What the exercise asks
Please copy out the records that follow exactly as they stand.

Data for this exercise
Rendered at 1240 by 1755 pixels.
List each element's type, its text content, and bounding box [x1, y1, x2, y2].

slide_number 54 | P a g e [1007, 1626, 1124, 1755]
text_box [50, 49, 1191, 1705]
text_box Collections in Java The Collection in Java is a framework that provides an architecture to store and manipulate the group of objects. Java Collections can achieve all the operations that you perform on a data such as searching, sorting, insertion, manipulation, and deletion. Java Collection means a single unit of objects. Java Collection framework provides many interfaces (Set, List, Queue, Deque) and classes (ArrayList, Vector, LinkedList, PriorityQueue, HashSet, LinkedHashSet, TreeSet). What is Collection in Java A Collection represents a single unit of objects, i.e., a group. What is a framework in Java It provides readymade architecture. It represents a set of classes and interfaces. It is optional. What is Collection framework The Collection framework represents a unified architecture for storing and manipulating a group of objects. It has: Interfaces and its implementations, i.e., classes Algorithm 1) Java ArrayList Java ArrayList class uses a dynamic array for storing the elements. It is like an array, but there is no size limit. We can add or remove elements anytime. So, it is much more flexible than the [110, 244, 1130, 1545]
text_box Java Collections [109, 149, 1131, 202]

Task answer
Rendered at 1240 by 1755 pixels.
List each element's type, its text content, and bounding box [x1, y1, x2, y2].

slide_number 54 | P a g e [1007, 1626, 1124, 1755]
text_box [50, 49, 1191, 1705]
text_box Collections in Java The Collection in Java is a framework that provides an architecture to store and manipulate the group of objects. Java Collections can achieve all the operations that you perform on a data such as searching, sorting, insertion, manipulation, and deletion. Java Collection means a single unit of objects. Java Collection framework provides many interfaces (Set, List, Queue, Deque) and classes (ArrayList, Vector, LinkedList, PriorityQueue, HashSet, LinkedHashSet, TreeSet). What is Collection in Java A Collection represents a single unit of objects, i.e., a group. What is a framework in Java It provides readymade architecture. It represents a set of classes and interfaces. It is optional. What is Collection framework The Collection framework represents a unified architecture for storing and manipulating a group of objects. It has: Interfaces and its implementations, i.e., classes Algorithm 1) Java ArrayList Java ArrayList class uses a dynamic array for storing the elements. It is like an array, but there is no size limit. We can add or remove elements anytime. So, it is much more flexible than the [110, 244, 1130, 1545]
text_box Java Collections [109, 149, 1131, 202]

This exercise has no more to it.